The premise on which the book is built is based on research that Lyons’ non-profit organization did a few years ago, talking with teens about how they view faith and spirituality and the Christian name. I do understand that there are good reasons why teens and young adults have issues with their faith. Honestly, I can say that I, and a few too many of my friends, used to be among them. Our connotation when we heard the word Christian wasn’t good, and we brought a few strange ideas to the table, even if we were, ourselves, nominally Christian. Quite simply, over the last forty to fifty years, Christians have fallen from grace and from prominence of voice in the American culture. What Lyons did in this book is capture the heart of the movement of Christianity in America that will carry it into the future. It’s the type of movement that restores grace and gives Christians a voice. What makes it awesome is that Lyons gives words to the movements and changes that Christian leaders who work among teens and young adults have been seeing for the past several years.
So what’s so different about these “new” Christians? To describe them in a single word, restoration marks these new Christians. They are moving away from a “Me”-centered faith to a faith that recognizes how they fit in the world. When these new Christians find problems with their world, instead of withdrawing into themselves or deciding to just go with the flow and live among the failures of the world, they take action. They recognize that the Gospel does not start with their sin and does not end with their salvation, but that a grander plan is at work. They start at the beginning, with the created, perfect world, and end with that perfect world being restored, and they realize that THEY have an active role in creating that restoration.
In his book, Lyons talks about six dimensions of this new Christian, contrasting them with past generations of Christianity and giving living, vibrant examples of people who have put his dimensions into practice. He gives real examples, like the non-profit organization To Write Love On Her Arms (TWLOHA), whose t-shirt design was one of Hot Topic’s best sellers for quite some time, and Paste magazine, whose founders chose to evaluate contemporary and pop art based on its artistic quality, not on the artist’s character or social faux paux.
While the book often seems to lack the scriptural references that are expected of any book in the “Christian” section of your local bookstore, Lyons does insert scripture at strategic points. He uses scripture less as the recipe, forming the definition of Christianity, instead focusing on movements in Christianity and showing how they are re-conforming themselves to scripture. This creates an interesting dynamic, because he explains where these new Christians are going, then anticipates people taking offense and correctly invokes scripture to affirm the offensive movements. In fact, for a sociologically-minded, rather than a discipleship-minded, perspective, he does, in fact, make the correct choice in using less scripture, thus creating a book that is more accessible to a secular audience, because it becomes a book about what Christianity IS instead of what it is supposed to be.

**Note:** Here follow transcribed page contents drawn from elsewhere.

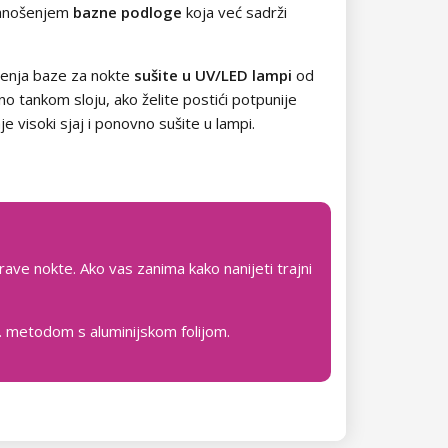
 nanošenjem
bazne podloge
koja već sadrži
ošenja baze za nokte
sušite u UV/LED lampi
od
o tankom sloju, ako želite postići potpunije
je visoki sjaj i ponovno sušite u lampi.
rave nokte. Ako vas zanima kako nanijeti trajni
zv. metodom s aluminijskom folijom.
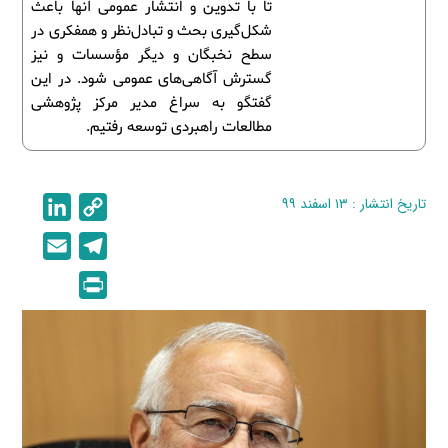
تا با تدوین و انتشار عمومی آنها باعث
شکل‌گیری بحث و تبادل‌نظر و همفکری در
سطح نخبگان و دیگر مؤسسات و نیز
گسترش آگاهی‌های عمومی شود. در این
گفتگو به سراغ مدیر مرکز پژوهشی
مطالعات راهبردی توسعه رفتیم.
تاریخ انتشار : ۱۳ اسفند ۹۹
C
L
i
o
E
T
n
p
m
e
P
k
y
a
l
r
e
L
i
e
i
d
i
l
g
n
I
n
r
t
n
k
a
m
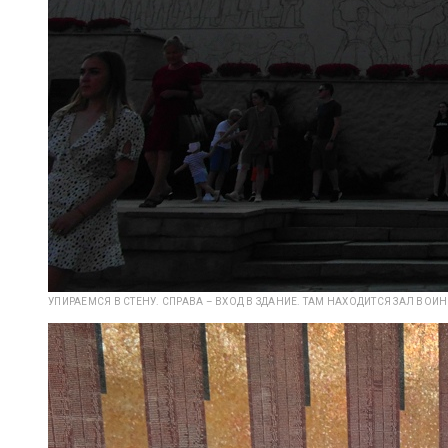
УПИРАЕМСЯ В СТЕНУ. СПРАВА – ВХОД В ЗДАНИЕ. ТАМ НАХОДИТСЯ ЗАЛ ВОИ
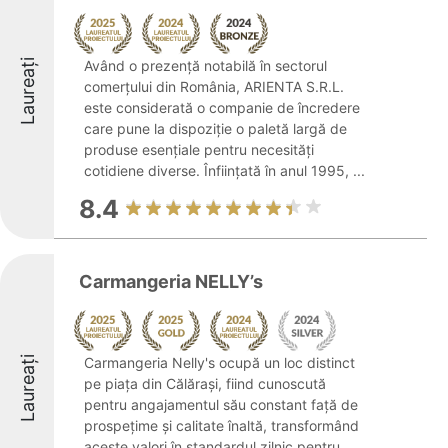
Laureați
Având o prezență notabilă în sectorul
comerțului din România, ARIENTA S.R.L.
este considerată o companie de încredere
care pune la dispoziție o paletă largă de
produse esențiale pentru necesități
cotidiene diverse. Înființată în anul 1995, ...
8.4
Carmangeria NELLY’s
Laureați
Carmangeria Nelly's ocupă un loc distinct
pe piața din Călărași, fiind cunoscută
pentru angajamentul său constant față de
prospețime și calitate înaltă, transformând
aceste valori în standardul zilnic pentru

Despite the incredible strengths and occasional weak points in this book, I fell in love with it and with Lyons’ message for two reasons. First, I have seen countless numbers of his points proven true in both my own life and the lives of my friends, thereby giving confirmation to the movement he is recording. And second, as a campus minister working with the same population on which his research is based, I began to recognize the grand opportunity I have to bring this movement of restoration in Christianity to my students, specifically to my Mexican students. For so many years, the reason I ran from faith was because I recognized that the Bible spoke of active faith, yet everywhere I turned, faith was presented to me as passive and without lasting impact. My faith became my own when I finally encountered restoration-minded Christians, whose faith lead to real, tangible action. Now, my act of restoration is to pass on the restoration mind-set to my college students, who can take that restoration to so many more corners of the world and of Mexico than I could ever dream of gaining access to.